# Finally got some work done on my 240, if anybody's interested (pics too)



## HybridAndy (Jul 26, 2004)

What's up everybody. I just got finished working on my 240 today and though I'd share a little. Took me about 3 hours but I managed to yank all the old garbage wires out of the thing (bunch of wiring for amps and whatnot). I had to pull both front seats and the bottom rear seat to get it all out. Took everything and threw it in a bag and it all weighed 8 pounds so that's not bad. 



















I also installed a radio (the previous owner had the radio "stolen" a few days before I drove to NY to pick it up, I think it was in his closet) but took a while to get everything right. All the factory plugs where hacked off so all I had was bare wire and even the wires that were connected were just barely twisted and then wraped and wraped and wraped in electrical tape. There was also about 10 feet of crap house speaker wire attached to the speaker leads (I have no idea why). The antenna lead was also hacked off and just bare wire (the rest of the plug was laying inside somewhere). I just bought a new motorola style push on plug and it's working but it's not perfect, need to figure out something else. I also bought a dash kit from a local stereo place and it was for every Nissan made since the mid 80's and it fits like crap so I need to find a new one. Anybody using a stereo dash kit made specifically for a 240sx and know where I can get one. This one isn't even held down with anything (screw holes didn't line up) and I can't put the radio's trim ring on because it won't fit around the top. I also had to replace 2 blown fuses to get the radio working too (turns out the dome light fuse will stop the radio from working? There's a diagram in the FSM about it and it shows that). Now my dash clock and delay wipers work again and the seatbelt moves with the car off (that was driving me nuts). Fixed the shifter boot too, it was only held in a few places and had big holes you could see down thorugh.

I ran out of time/energy but I still need to fabricate a battery tie down. I bought an adjustable top strap and some threaded rod but I haven't put it together yet. It didn't come with anything except the front J hook and it's too short to use for my strap anyway. I also need to pull the front wheel off and replace one of the wheel studs. I picked one up but didn't have time to get started on it. Hopefully this week I can get the tiedown finished and get that stud replaced (I think the 10 hour shifts are done at work so I should have some time) and I want to run it up to the local drag strip. The clutch is completely shot (gas it hard and the engine revs like you downshifted but you haven't touched the clutch) but I'd like to at least get some baseline numbers. I just ordered a complete 180sx front cut last wednesday so hopefully it will be here this week sometime so I'm not worried too much about the stock KA (there's a thread in the SR20 forum called "ordered my SR20" if you want to read it). Anyway, I don't know if anybody even cares but I though I'd post it up and put up some pictures. Here's a link to all of them, I'll probably add more soon when I take them.

Problem requirements –
Rewrite the post about the 240 from "# Finally got" to "that's not bad.", using "junk wires" in place of "garbage wires". The listing after this point has nothing to do with the post about the 240.

Data lines –
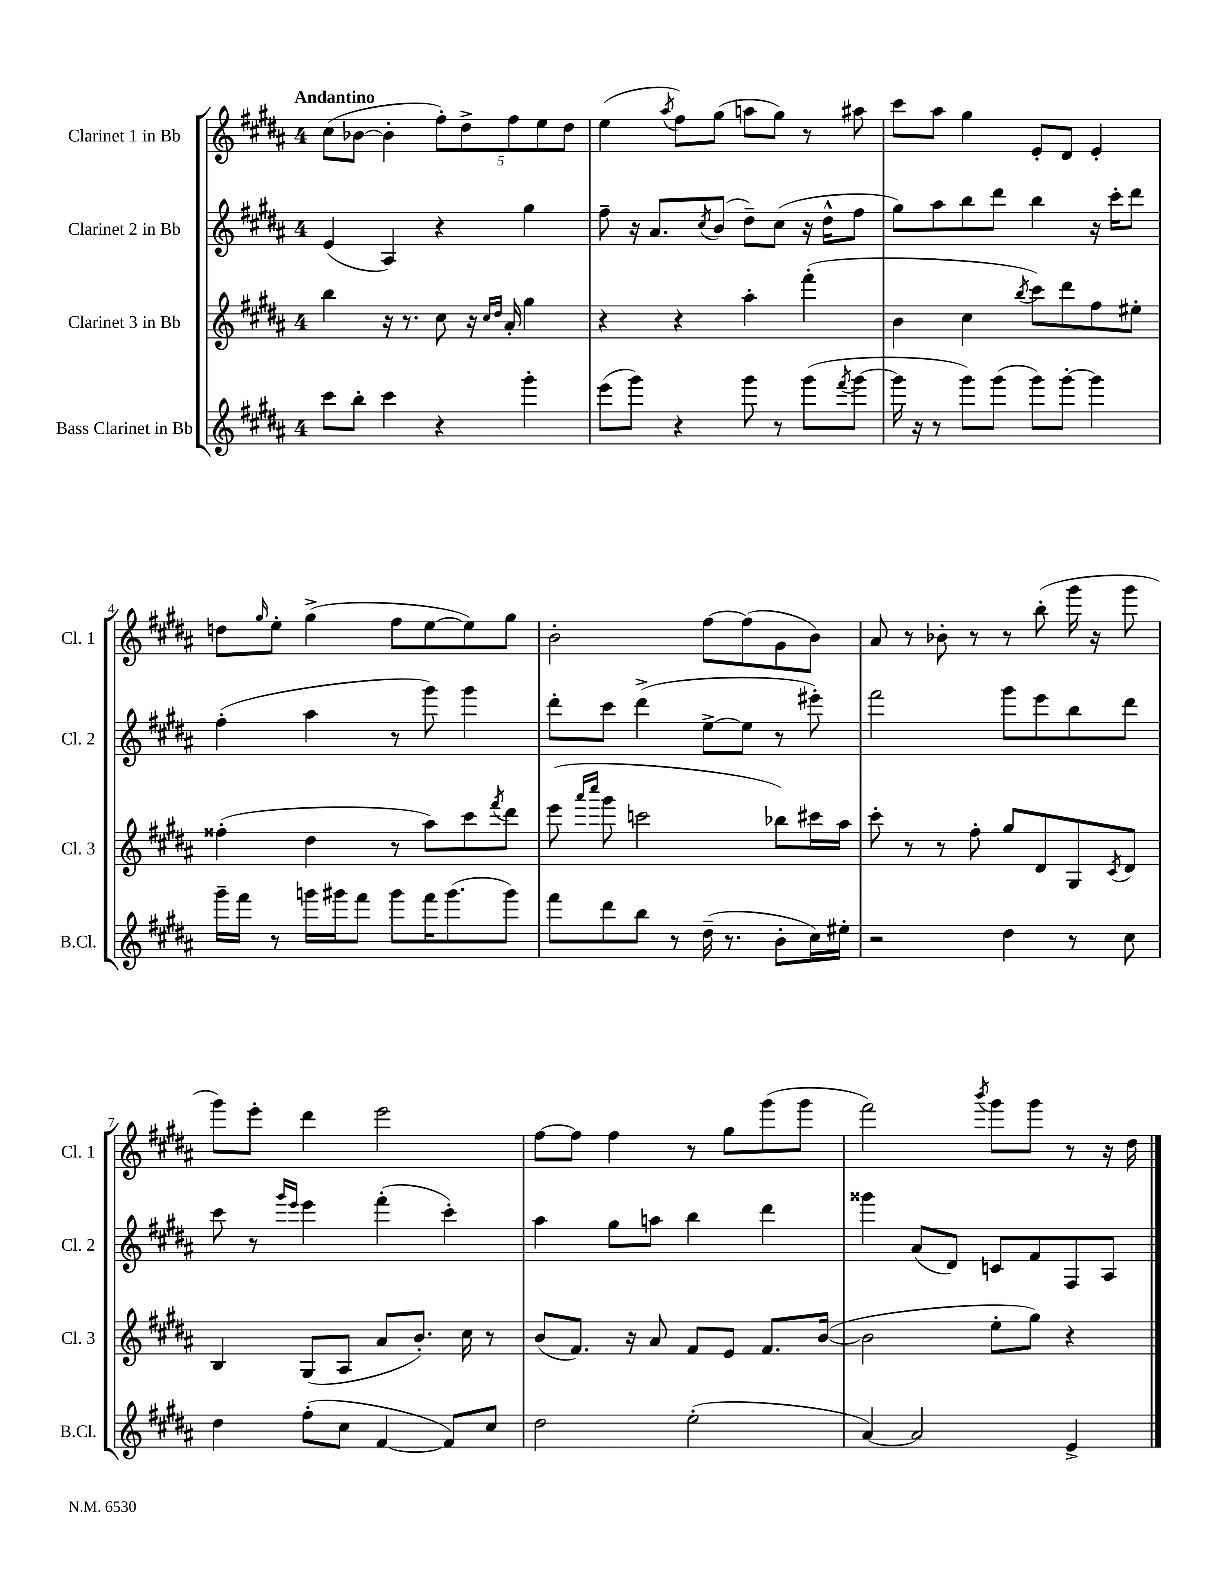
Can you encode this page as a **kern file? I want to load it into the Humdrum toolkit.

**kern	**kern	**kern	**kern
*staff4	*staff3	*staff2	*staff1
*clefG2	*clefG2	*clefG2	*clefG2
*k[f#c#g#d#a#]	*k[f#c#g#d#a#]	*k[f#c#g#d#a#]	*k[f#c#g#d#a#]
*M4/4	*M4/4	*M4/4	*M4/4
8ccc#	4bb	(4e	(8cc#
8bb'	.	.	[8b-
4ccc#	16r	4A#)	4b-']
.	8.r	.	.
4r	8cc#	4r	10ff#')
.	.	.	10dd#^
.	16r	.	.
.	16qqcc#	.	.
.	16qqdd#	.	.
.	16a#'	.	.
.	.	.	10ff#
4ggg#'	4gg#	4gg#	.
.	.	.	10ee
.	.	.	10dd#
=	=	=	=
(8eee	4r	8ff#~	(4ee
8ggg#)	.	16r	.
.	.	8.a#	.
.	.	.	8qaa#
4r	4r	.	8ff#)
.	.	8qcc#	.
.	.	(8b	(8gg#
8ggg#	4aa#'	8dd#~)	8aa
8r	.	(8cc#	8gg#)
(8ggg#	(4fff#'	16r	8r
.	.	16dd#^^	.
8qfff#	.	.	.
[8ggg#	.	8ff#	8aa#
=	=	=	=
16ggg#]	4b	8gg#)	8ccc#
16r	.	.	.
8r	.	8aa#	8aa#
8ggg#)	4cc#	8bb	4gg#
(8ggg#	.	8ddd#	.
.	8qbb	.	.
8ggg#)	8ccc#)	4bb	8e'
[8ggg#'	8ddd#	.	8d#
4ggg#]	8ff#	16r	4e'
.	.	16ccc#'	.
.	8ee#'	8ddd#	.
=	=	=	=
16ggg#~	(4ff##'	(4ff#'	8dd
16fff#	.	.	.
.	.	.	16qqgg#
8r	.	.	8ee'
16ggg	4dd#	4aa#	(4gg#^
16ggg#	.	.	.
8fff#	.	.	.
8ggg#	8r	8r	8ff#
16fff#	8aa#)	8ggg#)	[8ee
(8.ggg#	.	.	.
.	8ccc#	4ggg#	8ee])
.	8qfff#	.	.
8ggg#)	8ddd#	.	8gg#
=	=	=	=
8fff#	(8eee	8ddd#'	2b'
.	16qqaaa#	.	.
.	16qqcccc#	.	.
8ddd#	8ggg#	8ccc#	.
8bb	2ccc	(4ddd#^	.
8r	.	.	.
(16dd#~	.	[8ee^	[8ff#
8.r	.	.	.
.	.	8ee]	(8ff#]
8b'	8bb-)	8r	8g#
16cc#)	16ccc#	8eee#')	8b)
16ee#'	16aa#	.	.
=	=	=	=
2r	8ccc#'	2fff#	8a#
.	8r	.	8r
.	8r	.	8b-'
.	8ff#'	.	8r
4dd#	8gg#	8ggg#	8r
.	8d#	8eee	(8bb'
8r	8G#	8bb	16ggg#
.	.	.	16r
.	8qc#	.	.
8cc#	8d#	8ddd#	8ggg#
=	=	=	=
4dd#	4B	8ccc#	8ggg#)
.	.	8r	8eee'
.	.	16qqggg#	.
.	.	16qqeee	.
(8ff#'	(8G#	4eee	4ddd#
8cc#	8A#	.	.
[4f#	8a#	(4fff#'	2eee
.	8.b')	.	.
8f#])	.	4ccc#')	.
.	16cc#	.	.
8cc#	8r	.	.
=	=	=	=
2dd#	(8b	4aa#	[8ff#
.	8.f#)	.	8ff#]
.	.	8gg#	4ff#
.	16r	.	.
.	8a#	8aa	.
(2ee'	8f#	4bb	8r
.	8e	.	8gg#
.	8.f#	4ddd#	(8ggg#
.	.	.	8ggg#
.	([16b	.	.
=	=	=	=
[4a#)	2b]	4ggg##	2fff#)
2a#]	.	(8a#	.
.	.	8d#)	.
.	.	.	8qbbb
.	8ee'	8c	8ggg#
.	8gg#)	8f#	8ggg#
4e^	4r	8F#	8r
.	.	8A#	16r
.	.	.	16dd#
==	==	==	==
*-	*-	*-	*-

* * *

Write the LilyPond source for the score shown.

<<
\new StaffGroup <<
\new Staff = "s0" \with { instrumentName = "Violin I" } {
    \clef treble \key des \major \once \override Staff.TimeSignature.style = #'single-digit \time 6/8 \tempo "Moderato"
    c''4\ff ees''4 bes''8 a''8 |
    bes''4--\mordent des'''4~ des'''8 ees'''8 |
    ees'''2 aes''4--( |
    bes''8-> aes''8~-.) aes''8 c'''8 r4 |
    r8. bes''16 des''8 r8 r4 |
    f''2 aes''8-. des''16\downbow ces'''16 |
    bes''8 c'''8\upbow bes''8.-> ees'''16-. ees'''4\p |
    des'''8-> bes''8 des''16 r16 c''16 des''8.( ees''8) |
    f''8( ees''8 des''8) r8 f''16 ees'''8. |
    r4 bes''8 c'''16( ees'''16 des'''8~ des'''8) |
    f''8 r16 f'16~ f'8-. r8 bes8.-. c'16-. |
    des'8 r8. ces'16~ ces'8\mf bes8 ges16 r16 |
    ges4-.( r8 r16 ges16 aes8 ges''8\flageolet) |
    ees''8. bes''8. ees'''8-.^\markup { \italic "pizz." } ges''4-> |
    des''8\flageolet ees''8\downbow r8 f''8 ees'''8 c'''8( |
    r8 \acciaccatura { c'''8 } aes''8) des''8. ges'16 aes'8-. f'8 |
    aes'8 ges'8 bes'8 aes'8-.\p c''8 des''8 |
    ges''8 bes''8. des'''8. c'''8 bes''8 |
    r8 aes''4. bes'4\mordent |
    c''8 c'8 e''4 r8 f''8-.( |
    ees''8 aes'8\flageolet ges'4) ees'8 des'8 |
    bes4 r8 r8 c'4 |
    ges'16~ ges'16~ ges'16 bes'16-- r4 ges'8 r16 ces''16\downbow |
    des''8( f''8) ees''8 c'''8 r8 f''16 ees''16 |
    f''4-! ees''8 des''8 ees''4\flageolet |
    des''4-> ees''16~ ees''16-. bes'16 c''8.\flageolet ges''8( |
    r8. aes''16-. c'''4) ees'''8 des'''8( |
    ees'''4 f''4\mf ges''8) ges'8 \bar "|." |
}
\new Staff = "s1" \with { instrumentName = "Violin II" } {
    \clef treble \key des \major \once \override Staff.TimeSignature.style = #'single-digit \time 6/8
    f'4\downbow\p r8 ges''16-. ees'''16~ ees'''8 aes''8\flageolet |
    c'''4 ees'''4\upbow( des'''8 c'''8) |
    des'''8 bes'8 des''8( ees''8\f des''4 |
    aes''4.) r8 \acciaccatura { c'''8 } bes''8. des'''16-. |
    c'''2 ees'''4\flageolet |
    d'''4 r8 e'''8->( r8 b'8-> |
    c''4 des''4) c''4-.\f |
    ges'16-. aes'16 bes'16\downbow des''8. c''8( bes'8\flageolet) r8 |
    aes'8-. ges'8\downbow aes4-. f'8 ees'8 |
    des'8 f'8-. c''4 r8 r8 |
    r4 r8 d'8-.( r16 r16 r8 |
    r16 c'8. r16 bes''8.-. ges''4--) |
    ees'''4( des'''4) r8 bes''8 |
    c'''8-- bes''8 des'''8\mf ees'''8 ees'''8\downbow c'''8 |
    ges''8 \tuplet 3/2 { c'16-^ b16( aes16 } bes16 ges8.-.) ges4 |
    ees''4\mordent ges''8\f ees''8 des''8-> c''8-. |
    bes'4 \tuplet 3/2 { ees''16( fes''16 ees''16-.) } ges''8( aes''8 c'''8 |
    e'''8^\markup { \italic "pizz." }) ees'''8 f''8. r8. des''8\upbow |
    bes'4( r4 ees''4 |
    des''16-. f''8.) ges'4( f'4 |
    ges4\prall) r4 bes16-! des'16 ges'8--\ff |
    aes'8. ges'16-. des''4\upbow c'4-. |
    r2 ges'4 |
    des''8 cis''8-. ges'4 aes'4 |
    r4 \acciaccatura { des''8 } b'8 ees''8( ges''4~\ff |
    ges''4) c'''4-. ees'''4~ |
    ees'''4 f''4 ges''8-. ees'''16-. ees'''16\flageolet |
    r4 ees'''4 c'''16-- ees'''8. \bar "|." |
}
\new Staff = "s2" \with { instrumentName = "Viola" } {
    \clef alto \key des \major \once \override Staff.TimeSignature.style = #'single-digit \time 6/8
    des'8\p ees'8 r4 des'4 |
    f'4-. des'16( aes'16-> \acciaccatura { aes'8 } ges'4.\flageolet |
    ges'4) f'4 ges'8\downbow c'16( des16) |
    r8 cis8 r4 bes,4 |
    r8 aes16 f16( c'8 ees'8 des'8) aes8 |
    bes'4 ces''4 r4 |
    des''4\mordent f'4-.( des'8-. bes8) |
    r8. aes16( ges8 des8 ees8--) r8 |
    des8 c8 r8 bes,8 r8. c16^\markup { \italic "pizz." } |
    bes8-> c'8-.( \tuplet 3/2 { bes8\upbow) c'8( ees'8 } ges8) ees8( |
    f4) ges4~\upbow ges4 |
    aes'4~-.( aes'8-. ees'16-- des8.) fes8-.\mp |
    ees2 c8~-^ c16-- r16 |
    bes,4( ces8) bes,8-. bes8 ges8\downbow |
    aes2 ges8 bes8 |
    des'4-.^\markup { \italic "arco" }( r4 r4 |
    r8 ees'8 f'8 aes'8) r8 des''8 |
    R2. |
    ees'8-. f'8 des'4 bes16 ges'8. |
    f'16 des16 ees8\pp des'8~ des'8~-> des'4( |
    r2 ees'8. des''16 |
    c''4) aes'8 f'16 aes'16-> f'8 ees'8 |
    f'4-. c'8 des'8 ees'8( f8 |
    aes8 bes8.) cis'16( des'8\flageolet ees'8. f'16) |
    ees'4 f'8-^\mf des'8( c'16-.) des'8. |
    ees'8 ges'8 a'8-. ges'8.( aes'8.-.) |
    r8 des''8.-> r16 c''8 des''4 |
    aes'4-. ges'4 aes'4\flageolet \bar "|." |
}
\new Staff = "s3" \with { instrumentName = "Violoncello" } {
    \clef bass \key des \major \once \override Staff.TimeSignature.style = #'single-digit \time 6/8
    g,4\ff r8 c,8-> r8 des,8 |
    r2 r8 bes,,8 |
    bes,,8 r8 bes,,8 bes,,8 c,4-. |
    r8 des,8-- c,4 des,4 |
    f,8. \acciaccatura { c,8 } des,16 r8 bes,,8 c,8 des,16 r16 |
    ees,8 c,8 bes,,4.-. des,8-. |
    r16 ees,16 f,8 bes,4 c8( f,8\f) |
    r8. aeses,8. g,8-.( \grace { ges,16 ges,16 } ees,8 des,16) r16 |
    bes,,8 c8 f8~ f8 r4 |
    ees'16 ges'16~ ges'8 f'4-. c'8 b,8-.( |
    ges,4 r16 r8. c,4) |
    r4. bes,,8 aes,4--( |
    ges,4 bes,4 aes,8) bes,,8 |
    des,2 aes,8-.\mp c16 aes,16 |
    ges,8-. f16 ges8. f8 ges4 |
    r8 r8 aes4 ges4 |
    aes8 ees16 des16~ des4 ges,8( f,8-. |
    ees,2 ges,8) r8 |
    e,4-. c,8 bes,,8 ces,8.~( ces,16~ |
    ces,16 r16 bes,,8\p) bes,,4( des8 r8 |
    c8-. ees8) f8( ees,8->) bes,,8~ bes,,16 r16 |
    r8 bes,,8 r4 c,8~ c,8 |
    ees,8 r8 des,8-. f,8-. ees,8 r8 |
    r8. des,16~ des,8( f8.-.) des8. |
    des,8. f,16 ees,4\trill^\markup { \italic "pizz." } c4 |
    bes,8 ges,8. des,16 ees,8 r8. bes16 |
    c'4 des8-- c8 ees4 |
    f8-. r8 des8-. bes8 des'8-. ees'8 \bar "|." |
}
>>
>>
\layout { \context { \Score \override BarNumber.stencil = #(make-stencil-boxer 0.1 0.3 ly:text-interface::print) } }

--

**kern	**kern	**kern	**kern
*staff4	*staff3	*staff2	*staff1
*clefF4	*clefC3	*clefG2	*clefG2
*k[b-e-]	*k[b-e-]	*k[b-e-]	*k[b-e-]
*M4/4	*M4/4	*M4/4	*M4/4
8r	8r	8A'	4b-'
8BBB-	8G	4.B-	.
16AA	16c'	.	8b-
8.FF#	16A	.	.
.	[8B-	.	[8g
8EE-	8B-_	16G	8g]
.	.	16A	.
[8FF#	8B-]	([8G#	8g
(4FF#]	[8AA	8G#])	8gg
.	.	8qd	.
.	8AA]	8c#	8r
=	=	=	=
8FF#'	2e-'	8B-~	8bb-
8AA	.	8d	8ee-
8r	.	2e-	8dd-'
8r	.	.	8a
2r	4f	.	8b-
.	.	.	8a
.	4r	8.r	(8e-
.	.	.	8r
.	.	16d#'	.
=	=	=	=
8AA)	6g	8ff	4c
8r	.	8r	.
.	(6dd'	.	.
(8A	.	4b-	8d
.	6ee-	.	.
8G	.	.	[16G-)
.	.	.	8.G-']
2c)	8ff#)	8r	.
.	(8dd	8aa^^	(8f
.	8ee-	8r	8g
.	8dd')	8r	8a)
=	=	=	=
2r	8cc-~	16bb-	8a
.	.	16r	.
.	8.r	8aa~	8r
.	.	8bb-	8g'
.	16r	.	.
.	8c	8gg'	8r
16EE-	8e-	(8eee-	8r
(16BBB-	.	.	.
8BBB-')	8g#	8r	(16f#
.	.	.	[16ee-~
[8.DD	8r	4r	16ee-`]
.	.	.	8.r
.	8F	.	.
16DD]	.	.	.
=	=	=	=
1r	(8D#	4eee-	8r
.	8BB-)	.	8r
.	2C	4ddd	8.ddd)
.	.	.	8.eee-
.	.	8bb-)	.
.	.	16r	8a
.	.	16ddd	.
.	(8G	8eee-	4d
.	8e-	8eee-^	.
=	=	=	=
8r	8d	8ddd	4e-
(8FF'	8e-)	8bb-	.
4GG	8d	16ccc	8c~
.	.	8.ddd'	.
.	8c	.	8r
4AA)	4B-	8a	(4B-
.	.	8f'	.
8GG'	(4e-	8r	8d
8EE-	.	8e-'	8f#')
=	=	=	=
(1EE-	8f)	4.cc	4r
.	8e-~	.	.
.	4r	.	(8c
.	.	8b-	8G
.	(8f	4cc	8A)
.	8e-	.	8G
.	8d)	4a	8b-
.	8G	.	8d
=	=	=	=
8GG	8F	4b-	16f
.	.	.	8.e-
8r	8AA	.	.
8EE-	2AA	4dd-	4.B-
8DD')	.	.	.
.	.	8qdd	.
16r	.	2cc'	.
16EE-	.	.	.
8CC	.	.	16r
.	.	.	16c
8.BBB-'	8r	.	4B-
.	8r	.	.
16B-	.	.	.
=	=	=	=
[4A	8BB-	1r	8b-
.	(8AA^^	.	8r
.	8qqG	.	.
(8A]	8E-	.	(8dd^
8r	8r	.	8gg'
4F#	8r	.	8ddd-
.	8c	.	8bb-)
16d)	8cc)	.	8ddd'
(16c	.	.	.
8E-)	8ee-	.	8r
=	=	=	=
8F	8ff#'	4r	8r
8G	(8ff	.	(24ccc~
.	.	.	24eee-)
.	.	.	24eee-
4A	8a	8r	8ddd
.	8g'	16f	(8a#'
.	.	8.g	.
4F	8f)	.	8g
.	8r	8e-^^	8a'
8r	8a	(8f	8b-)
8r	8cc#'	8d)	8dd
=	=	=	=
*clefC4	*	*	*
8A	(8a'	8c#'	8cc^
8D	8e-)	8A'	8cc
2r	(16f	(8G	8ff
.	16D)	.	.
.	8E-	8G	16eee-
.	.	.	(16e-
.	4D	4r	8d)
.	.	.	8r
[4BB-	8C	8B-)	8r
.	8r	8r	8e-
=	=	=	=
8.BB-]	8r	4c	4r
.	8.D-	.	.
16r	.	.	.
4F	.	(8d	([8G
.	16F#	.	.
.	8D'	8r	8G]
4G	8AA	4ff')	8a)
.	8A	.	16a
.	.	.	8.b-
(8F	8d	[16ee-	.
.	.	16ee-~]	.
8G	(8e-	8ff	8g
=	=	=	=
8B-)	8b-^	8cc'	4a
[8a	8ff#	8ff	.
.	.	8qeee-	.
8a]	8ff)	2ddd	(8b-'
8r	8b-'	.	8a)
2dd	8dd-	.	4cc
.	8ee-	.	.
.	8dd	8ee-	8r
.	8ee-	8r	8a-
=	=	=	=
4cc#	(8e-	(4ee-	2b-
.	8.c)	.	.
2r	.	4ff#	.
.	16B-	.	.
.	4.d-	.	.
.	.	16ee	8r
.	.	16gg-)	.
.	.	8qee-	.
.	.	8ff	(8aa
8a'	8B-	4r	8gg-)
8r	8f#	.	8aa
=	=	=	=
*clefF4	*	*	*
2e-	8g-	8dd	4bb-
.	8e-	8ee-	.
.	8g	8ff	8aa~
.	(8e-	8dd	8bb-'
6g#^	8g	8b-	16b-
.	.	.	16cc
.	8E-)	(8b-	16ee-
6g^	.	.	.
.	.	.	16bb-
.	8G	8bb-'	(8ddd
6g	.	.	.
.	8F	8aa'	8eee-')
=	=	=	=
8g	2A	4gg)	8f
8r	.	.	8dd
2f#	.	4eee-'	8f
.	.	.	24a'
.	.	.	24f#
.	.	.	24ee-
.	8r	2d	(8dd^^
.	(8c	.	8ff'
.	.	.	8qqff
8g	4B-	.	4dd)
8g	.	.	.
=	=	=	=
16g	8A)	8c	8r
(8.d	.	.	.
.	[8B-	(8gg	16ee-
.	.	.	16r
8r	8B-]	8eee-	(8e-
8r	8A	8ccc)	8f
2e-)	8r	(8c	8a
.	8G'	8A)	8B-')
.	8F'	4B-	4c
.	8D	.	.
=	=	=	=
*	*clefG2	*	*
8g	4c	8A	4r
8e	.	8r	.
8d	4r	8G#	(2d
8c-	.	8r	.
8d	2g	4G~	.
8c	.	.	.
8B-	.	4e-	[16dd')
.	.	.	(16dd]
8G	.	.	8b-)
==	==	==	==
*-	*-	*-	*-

Written answer –
# Finally got some work done on my 240, if anybody's interested (pics too)



## HybridAndy (Jul 26, 2004)

What's up everybody. I just got finished working on my 240 today and though I'd share a little. Took me about 3 hours but I managed to yank all the old junk wires out of the thing (bunch of wiring for amps and whatnot). I had to pull both front seats and the bottom rear seat to get it all out. Took everything and threw it in a bag and it all weighed 8 pounds so that's not bad.